Dr. M Rifqi: Tambak Udang (Tradisional) Picu Emisi Karbon

Blue Carbon merupakan isu strategis bagi budidaya tambak udang.


TAMBAK udang tradisional, berdasarkan sebuah riset, ternyata sangat merugikan dari sisi emisi karbon.

Hal tersebut disampaikan oleh Dr. M. Rifqi, Perencana Ahli Madya, Sekretariat Direktorat Jenderal Perikanan Budidaya – Kementerian Kelautan dan Perikanan pada kegiatan Blue Carbon Accounting Training di Kampus IPB Baranangsiang Bogor sore tadi (Rabu, 08/02). Kegiatan yang digelar oleh PKSPL IPB tersebut diikuti oleh puluhan peserta dari berbagai instansi yang tersebar di seluruh Indonesia.

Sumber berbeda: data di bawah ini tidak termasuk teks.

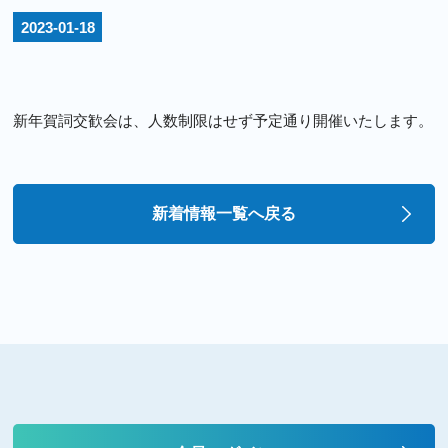
2023-01-18
新年賀詞交歓会は、人数制限はせず予定通り開催いたします。
新着情報一覧へ戻る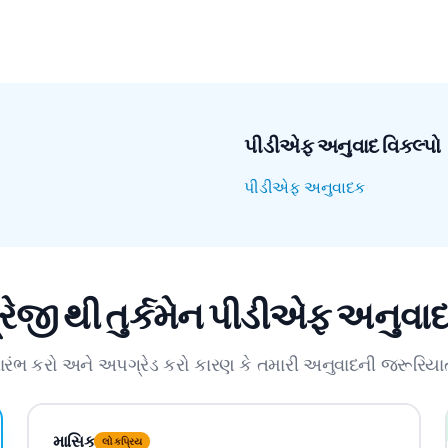
પીડીએફ અનુવાદ વિકલ્પો
પીડીએફ અનુવાદક
રેજી થી તુર્કમેન પીડીએફ અનુવા
ારંભ કરો અને અપગ્રેડ કરો કારણ કે તમારી અનુવાદની જરૂરિયાતો
માસિક
લોકપ્રિય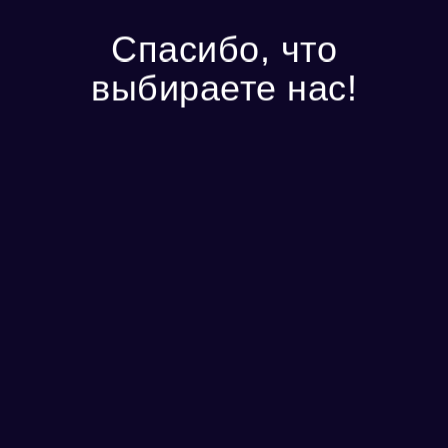
Спасибо, что
выбираете нас!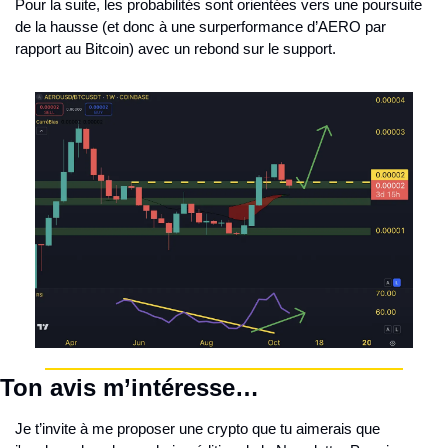
Pour la suite, les probabilités sont orientées vers une poursuite 
de la hausse (et donc à une surperformance d’AERO par 
rapport au Bitcoin) avec un rebond sur le support. 
Ton avis m’intéresse…
Je t’invite à me proposer une crypto que tu aimerais que 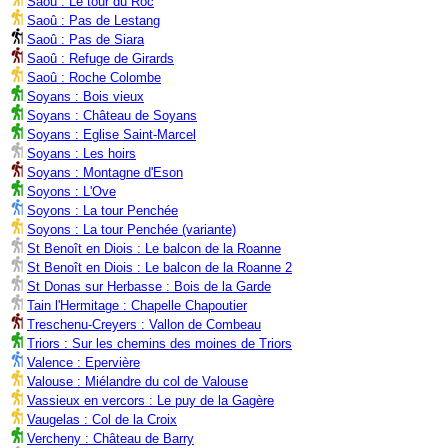
Saoû : Le tour du Roc
Saoû : Pas de Lestang
Saoû : Pas de Siara
Saoû : Refuge de Girards
Saoû : Roche Colombe
Soyans : Bois vieux
Soyans : Château de Soyans
Soyans : Eglise Saint-Marcel
Soyans : Les hoirs
Soyans : Montagne d'Eson
Soyons : L'Ove
Soyons : La tour Penchée
Soyons : La tour Penchée (variante)
St Benoît en Diois : Le balcon de la Roanne
St Benoît en Diois : Le balcon de la Roanne 2
St Donas sur Herbasse : Bois de la Garde
Tain l'Hermitage : Chapelle Chapoutier
Treschenu-Creyers : Vallon de Combeau
Triors : Sur les chemins des moines de Triors
Valence : Epervière
Valouse : Miélandre du col de Valouse
Vassieux en vercors : Le puy de la Gagère
Vaugelas : Col de la Croix
Vercheny : Château de Barry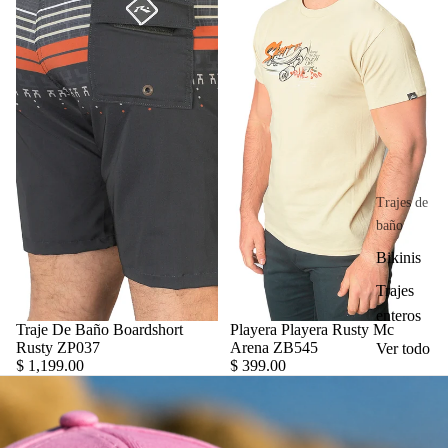
Trajes de
baño
Bikinis
Trajes
enteros
Traje De Baño Boardshort
Playera Playera Rusty Mc
Rusty ZP037
Arena ZB545
Ver todo
$ 1,199.00
$ 399.00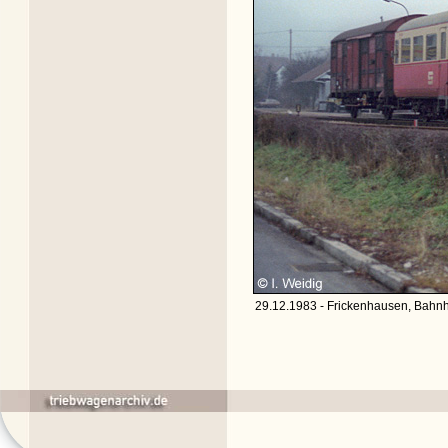
29.12.1983 - Frickenhausen, Bahnh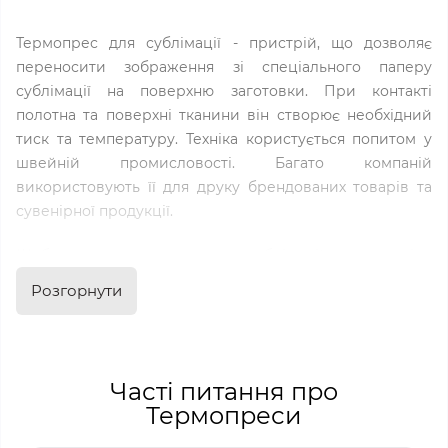
Термопрес для сублімації - пристрій, що дозволяє
переносити зображення зі спеціального паперу
сублімації на поверхню заготовки. При контакті
полотна та поверхні тканини він створює необхідний
тиск та температуру. Техніка користується попитом у
швейній промисловості. Багато компаній
використовують її для друку брендованих товарів та
сувенірної продукції.
Щоб купити термопрес для сублімації на тканині в
Україні не потрібно їхати до магазину. Замовити можна
Розгорнути
онлайн на нашому сайті. Завдяки оперативній доставці
до Харкова, Києва, Дніпра та інших міст України
посилка приїде вчасно.
Часті питання про
Види термопресу для
Термопреси
сублімації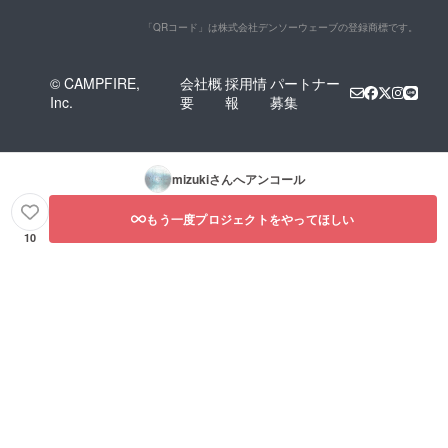
「QRコード」は株式会社デンソーウェーブの登録商標です。
© CAMPFIRE,
会社概
採用情
パートナー
Inc.
要
報
募集
mizuki
さんへアンコール
もう一度プロジェクトをやってほしい
10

Lebih lanjut dikatakan Rifqi, bahwa 1 kg udang tambak tradisional menghasilan emisi karbon setara 1,6 ton. Hal ini cukup mencengangkan, karena bukan mustahil kelak bisa saja udang tidak laku, apalagi untuk pasar ekspor, karena divonis tidak ramah lingkungan alias merusak alam.
Namun selanjutnya Dr. Rifqi menjelaskan, bahwa budidaya udang  secara intensif dan modern ternyata hanya menghasilkan sekitar 1,8 kg karbon per hektarnya. Artinya, emisi yang ditimbulkan jauh lebih rendah sekaligus produktifitas dan nilai ekonominya jauh lebih tinggi.

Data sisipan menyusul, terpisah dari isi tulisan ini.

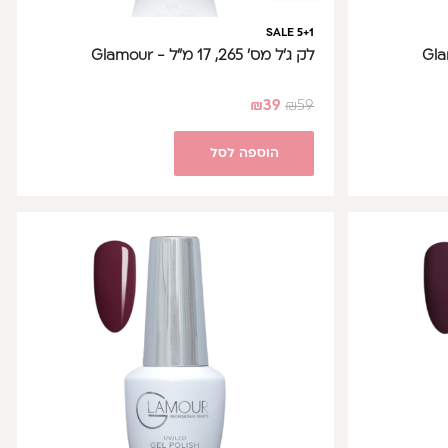
SALE 5+1
לק ג'ל מס' 265, 17 מ"ל - Glamour
₪
39
₪
59
הוספה לסל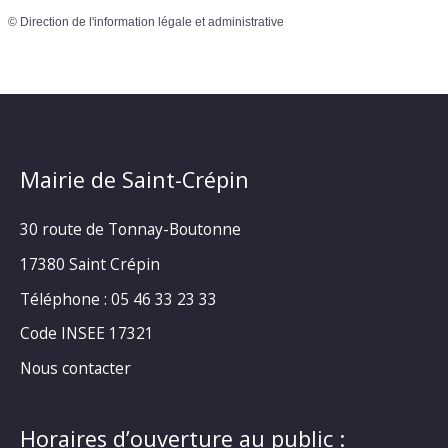
©
Direction de l'information légale et administrative
Mairie de Saint-Crépin
30 route de Tonnay-Boutonne
17380 Saint Crépin
Téléphone : 05 46 33 23 33
Code INSEE 17321
Nous contacter
Horaires d’ouverture au public :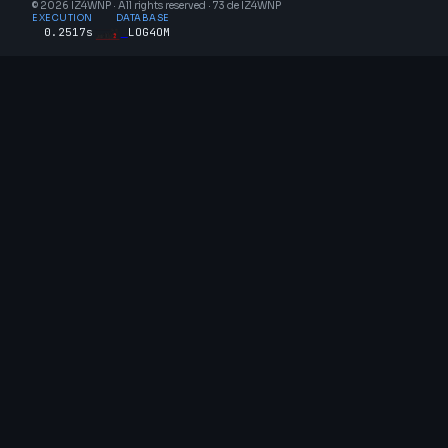
© 2026 IZ4WNP · All rights reserved · 73 de IZ4WNP
EXECUTION
DATABASE
0.2517s
LOG4OM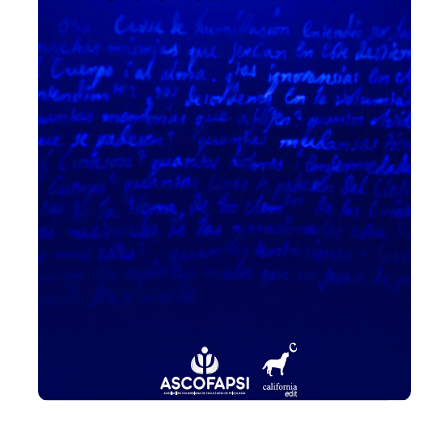
Añadir a la lista de deseos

“Untuk itu, semua tambak udang harus intensif atau dikelola secara modern,” jelas Rifqi.


Ancaman Besar

Lebih jauh dipaparkan Rifqi, bahwa sejak jaman antah berantah, hingga tahun 1960-an,  Indonesia sudah kehilangan 200.000 hektar mangrove. Sampai tahun  2000-an, raibnya kawasan mangrove telah mencapai lebih kurang 800.000 hektar.

“Penyebabnya adalah tambak udang serta pengambilan kayu,” ungkapnya.

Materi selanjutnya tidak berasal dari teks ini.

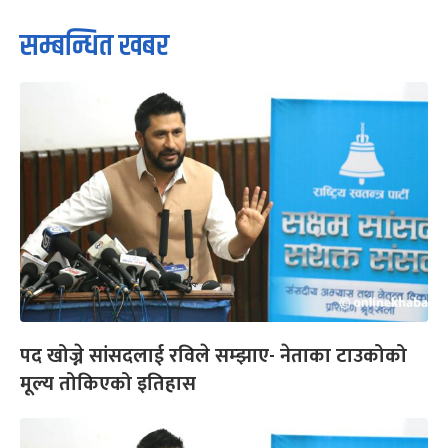
सम्बन्धित खबर
पद खोज्ने सांसदलाई रविले सम्झाए- नेताका टाउकोको
मूल्य तोकिएको इतिहास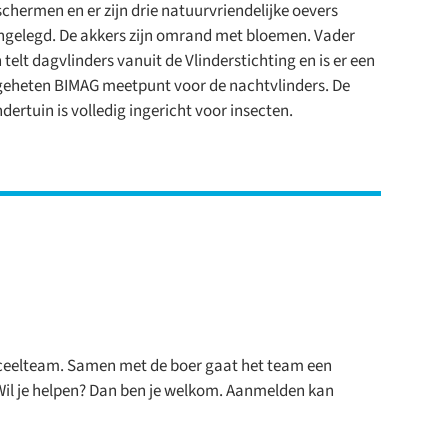
chermen en er zijn drie natuurvriendelijke oevers
gelegd. De akkers zijn omrand met bloemen. Vader
 telt dagvlinders vanuit de Vlinderstichting en is er een
eheten BIMAG meetpunt voor de nachtvlinders. De
ndertuin is volledig ingericht voor insecten.
rceelteam.
Samen met de boer gaat het team
een
 Wil je helpen? Dan ben je welkom
.
Aanmelden
kan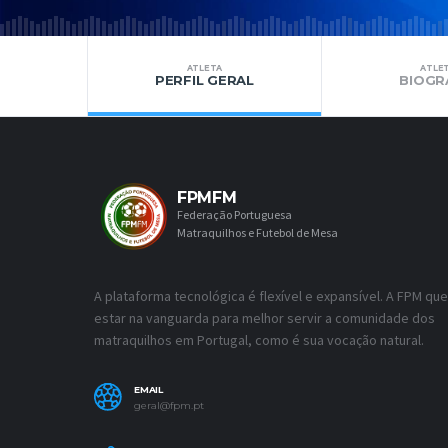
ATLETA
ATLE
PERFIL GERAL
BIOGR
FPMFM
Federação Portuguesa
Matraquilhos e Futebol de Mesa
A plataforma tecnológica é flexível e expansível. A FPM que
estar na vanguarda para melhor servir a comunidade dos
matraquilhos em Portugal, como é sua vocação natural.
EMAIL
geral@fpm.pt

Dia pun memperkirakan, jika gejala tersebut tidak diantisipasi sejak dini, maka dalam dua dekade mendatang akan terjadi kehilangan mangrove seluas 600.000 hektar lagi. “Kehilangan mangrove terbesar terjadi di Kalimantan,” jelasnya.


Intensif dan Berkelanjutan

M. Rifqi menjelaskan, bahwa ekosistem pesisir merupakan kawasan stok karbon yang sangat besar atau yang lebih dikenal dengan sebutan ‘blue carbon’. Disamping itu, durasi penyimpanan karbonnya yang lama merupakan sebuah kelebihan dari ekosistem pesisir.

“Dan hebatnya lagi, potensi emisinya dapat dikelola dan mendukung kebijakan adaptasi,” jelas pakar kelahiran Padang Lawas, Sumatera Barat itu.